* **Required work**: Scan the listing below for the string "Date" and copy each line where it turns up.

====================

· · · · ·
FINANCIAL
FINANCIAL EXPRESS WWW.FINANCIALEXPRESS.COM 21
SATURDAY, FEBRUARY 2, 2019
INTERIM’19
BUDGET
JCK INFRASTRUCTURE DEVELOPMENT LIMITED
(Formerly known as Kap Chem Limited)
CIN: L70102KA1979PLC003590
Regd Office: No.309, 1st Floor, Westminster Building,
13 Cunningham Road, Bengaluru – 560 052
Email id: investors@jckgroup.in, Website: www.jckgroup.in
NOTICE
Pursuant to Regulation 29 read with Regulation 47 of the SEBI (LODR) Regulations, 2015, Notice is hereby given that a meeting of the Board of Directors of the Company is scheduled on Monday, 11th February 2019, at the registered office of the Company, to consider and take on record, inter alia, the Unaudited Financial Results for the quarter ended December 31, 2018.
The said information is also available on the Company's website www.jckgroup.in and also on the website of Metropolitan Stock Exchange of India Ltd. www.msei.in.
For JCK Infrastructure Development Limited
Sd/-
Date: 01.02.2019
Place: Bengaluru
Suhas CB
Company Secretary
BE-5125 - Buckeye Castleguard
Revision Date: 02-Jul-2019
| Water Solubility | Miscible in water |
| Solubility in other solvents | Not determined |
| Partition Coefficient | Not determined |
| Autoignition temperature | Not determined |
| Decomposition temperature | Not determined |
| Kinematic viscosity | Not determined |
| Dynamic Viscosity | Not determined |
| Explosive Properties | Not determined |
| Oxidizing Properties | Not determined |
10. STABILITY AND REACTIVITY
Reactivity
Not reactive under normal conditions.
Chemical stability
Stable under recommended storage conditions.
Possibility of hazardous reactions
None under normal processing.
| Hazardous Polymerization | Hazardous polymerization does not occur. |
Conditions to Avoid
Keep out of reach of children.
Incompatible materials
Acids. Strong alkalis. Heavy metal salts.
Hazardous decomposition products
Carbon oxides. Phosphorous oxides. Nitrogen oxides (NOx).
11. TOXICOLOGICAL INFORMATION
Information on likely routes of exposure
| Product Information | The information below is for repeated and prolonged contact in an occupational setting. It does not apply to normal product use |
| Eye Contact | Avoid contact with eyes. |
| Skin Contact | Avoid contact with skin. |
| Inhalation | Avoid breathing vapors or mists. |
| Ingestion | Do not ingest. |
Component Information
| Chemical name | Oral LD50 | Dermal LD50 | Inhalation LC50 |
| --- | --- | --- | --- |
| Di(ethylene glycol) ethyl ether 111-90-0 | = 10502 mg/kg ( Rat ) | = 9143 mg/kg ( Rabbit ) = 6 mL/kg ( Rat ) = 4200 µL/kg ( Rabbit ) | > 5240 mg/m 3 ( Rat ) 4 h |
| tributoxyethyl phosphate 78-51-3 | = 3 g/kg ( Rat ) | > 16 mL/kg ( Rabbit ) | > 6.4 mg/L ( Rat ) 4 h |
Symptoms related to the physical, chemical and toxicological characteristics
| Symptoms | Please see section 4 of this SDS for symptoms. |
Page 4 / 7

====================

* **Solution to the exercise**:
Date: 01.02.2019
Revision Date: 02-Jul-2019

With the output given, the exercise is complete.